Sunday, January 11, 2009

Banana


I was a banana and I didn't know it. This realization came to me when I was about twelve or thirteen. I was blithely living my life full of the usual pre-teen angst, pre-pubescent teen-idol crushes and general fuzzy-headedness of that age.For the most part, I thought I was just like my friends. But I wasn't.


I wrote the above for a prompt at First 50 Words. It got me thinking about how long it took me to realize my own banana-ness.

Banana: An Asian person who acts like they are white. Yellow on the outside, white on the inside.

I had never heard banana used this way until I was in university where, thankfully, I was exposed to a much broader experience. I was raised in a WASP community. In my graduating class of approximately five hundred, fewer than a dozen were non-white. I can probably name them now: Ellen, Nirmal, Linda, Bob, Bev, Doug, Ed, Chuck, Sonny, and another Ellen.

I always knew something was off – the snickered racial slurs, the outright snubbing by certain people, the condescension, surprise at my non-mathematical mind. But I could never quite figure it out. I never heard other non-white students speak of similar experiences. Mostly, I thought it was a flaw in myself. I naively felt I was like everyone else. I liked the same music, the same movies; I had the same crushes on the same teen idols of the day; I even dressed the same.

What I didn't realize was that I was viewing myself from the inside out and everyone else was looking at me from the outside in. What they saw was a little Asian girl. And of course, that's what they reacted to first.

It was one of those defining aha! moments when I heard the word banana used to describe Asians. I didn't think of the negative connotation – i.e. that I was denying my Asian-ness and pretending or acting white. It was more about validation of why I felt the way I did and how others reacted to me.

Later on, I thought about the negative implications of the term and, at first, hated it, then realized it was yet another misinterpretation of the inner me. My grandparents had instilled in me a tremendous pride of my heritage that a slangy definer wasn't about to change.

Over the years, I've come to terms with the fact that others, both Asian and non-Asian, are often startled by what they discover if they bother to scratch the surface.

But this holds true for anybody. It's a case of the old saying, "Don't judge a book by it's cover."


xxxx

5 comments:

Anonymous said...

Good post. And it's true what you say about being surpised when you scratch the surface. And often it's the people who bother to do some scratching who end up being your friends.

I was unfamiliar with the term banana in this particular context, so I read that opening paragraph with an actual banana in mind. It works that way, too.

:)

Anonymous said...

Interesting post! I'd heard the term 'oreo cookie" for blacks who "acted white" as the saying went back in the day but never 'banana'. I used to get called names for being too tall, too skinny, and too nerdy, so I wasn't throwing stones at others. And yeah, it hurts a lot no matter what the reason. There's a part of me that will never forgive such insensitivity and hatefulness.

Anonymous said...

This is the first I've heard of that banana label. Interesting post which shows what Martin said about those who bother to scratch the surface. That's what makes the difference - getting to know someone else as a person instead of as a stereotype.

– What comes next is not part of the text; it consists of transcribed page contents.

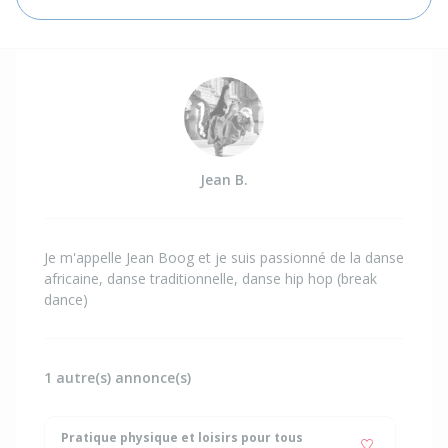
Jean B.
Je m'appelle Jean Boog et je suis passionné de la danse
africaine, danse traditionnelle, danse hip hop (break
dance)
1 autre(s) annonce(s)
Pratique physique et loisirs pour tous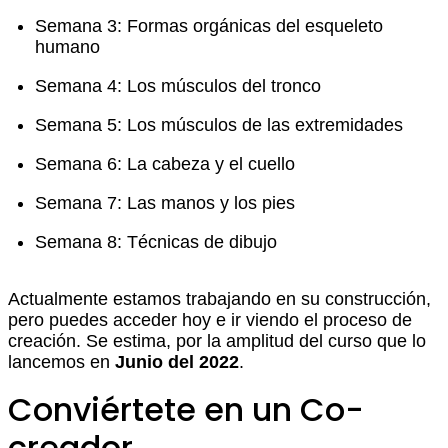
Semana 3: Formas orgánicas del esqueleto
humano
Semana 4: Los músculos del tronco
Semana 5: Los músculos de las extremidades
Semana 6: La cabeza y el cuello
Semana 7: Las manos y los pies
Semana 8: Técnicas de dibujo
Actualmente estamos trabajando en su construcción,
pero puedes acceder hoy e ir viendo el proceso de
creación. Se estima, por la amplitud del curso que lo
lancemos en
Junio del 2022
.
Conviértete en un Co-
creador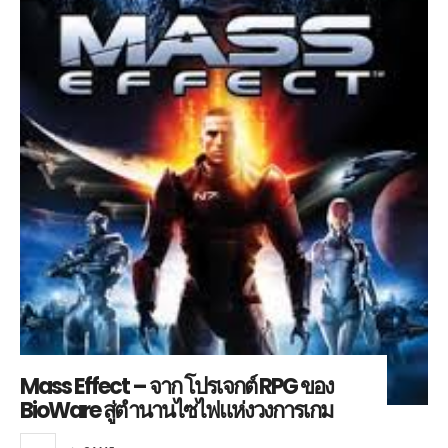
Mass Effect – จาก โปรเจกต์ RPG ของ
BioWare สู่ตำนานไซไฟแห่งวงการเกม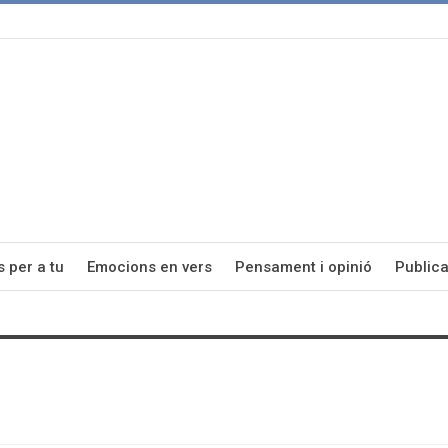
s per a tu
Emocions en vers
Pensament i opinió
Publica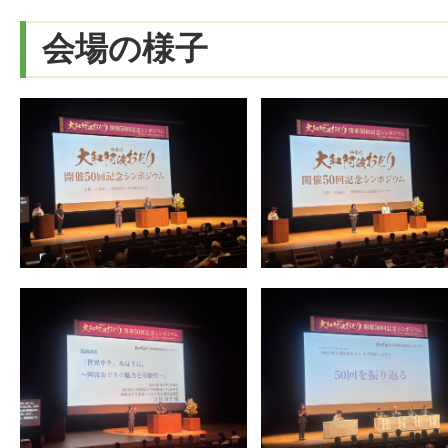
会場の様子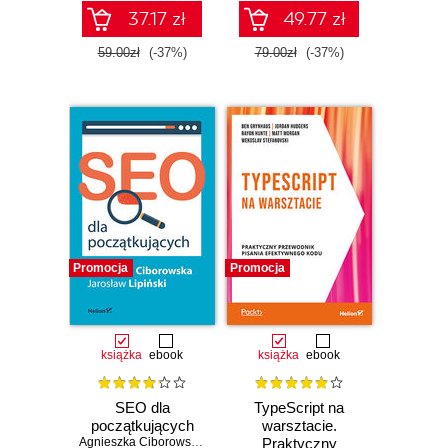
oprogramowania
37.17 zł
49.77 zł
59.00zł
(-37%)
79.00zł
(-37%)
Promocja
Promocja
książka
ebook
książka
ebook
SEO dla
TypeScript na
początkujących
warsztacie.
Agnieszka Ciborowska
,
Jarosław Lipiński
Praktyczny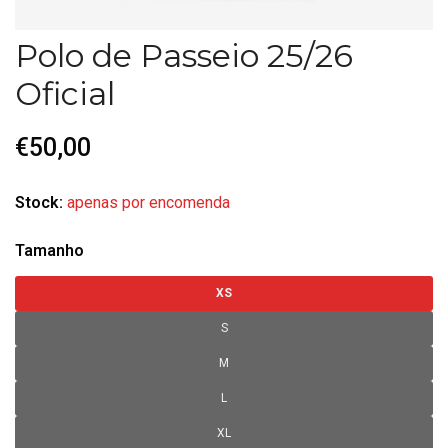
Polo de Passeio 25/26
Oficial
€50,00
Stock:
apenas por encomenda
Tamanho
XS
S
M
L
XL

Mine happens when I'm out of the South and my IQ drops about 20 points because of my Southern accent. Unless others have known more than our stereotypes, they automatically think I'm an ignorant racist evangelical Republican for all the wrong reasons.

So many American writers are from the South, and most American music originated here, too. (blues, R&B, country, New Orleans jazz, folk, Dixieland, rock 'n roll)

Anonymous said...

Martin, it might be rather fun to continue the story as an actual banana. :)

Kay, I've heard the term oreo used similarly and have the same reaction as when I hear the banana term: i.e. how does one act "not" white if you've grown up surrounded by the white majority and that is your only frame of reference?

Joy, you'd be surprised at how many times I've used you as an example of intelligent, open and free-minded Southerners. :-)

Anonymous said...

Oh my this is just wonderful writing with some marvelous insights..especially how you viewed yourself not realizing how others viewed you.I didn't know about the banana reference either. Not complimentary perhaps but an excellent metaphor for the insights you bring up.
Your "stuff" is always captivating. I look forward to more.